- _To do_
Repeat the lines below, starting with the line that contains "Knee Replacement Recovery" and ending with the line that contains "alarms allows property owners to focus on", including both of those lines.

── Supplied data ──

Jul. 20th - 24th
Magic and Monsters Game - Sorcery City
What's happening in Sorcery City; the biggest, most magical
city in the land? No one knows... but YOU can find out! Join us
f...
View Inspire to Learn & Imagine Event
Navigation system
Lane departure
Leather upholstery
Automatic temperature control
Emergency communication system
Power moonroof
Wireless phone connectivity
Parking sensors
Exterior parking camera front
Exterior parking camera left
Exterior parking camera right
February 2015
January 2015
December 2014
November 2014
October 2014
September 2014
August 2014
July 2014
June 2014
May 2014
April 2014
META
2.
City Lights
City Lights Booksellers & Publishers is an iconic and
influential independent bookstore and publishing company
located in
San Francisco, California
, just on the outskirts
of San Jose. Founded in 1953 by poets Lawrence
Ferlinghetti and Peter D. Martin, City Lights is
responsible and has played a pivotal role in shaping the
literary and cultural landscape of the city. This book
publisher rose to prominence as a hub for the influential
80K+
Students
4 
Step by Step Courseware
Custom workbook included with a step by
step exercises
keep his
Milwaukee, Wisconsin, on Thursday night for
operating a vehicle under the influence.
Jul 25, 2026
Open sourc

───
── Supplied data ──

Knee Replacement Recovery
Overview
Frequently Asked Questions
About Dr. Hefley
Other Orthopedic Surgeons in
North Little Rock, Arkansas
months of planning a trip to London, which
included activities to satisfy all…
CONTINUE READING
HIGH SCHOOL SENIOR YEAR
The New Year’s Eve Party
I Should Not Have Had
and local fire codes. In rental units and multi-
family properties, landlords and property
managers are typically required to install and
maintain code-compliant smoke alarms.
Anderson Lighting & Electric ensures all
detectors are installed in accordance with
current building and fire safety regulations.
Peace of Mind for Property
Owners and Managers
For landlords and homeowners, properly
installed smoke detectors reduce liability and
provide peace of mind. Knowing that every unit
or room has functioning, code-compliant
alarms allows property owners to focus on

───

- _Result for this task_
Knee Replacement Recovery
Overview
Frequently Asked Questions
About Dr. Hefley
Other Orthopedic Surgeons in
North Little Rock, Arkansas
months of planning a trip to London, which
included activities to satisfy all…
CONTINUE READING
HIGH SCHOOL SENIOR YEAR
The New Year’s Eve Party
I Should Not Have Had
and local fire codes. In rental units and multi-
family properties, landlords and property
managers are typically required to install and
maintain code-compliant smoke alarms.
Anderson Lighting & Electric ensures all
detectors are installed in accordance with
current building and fire safety regulations.
Peace of Mind for Property
Owners and Managers
For landlords and homeowners, properly
installed smoke detectors reduce liability and
provide peace of mind. Knowing that every unit
or room has functioning, code-compliant
alarms allows property owners to focus on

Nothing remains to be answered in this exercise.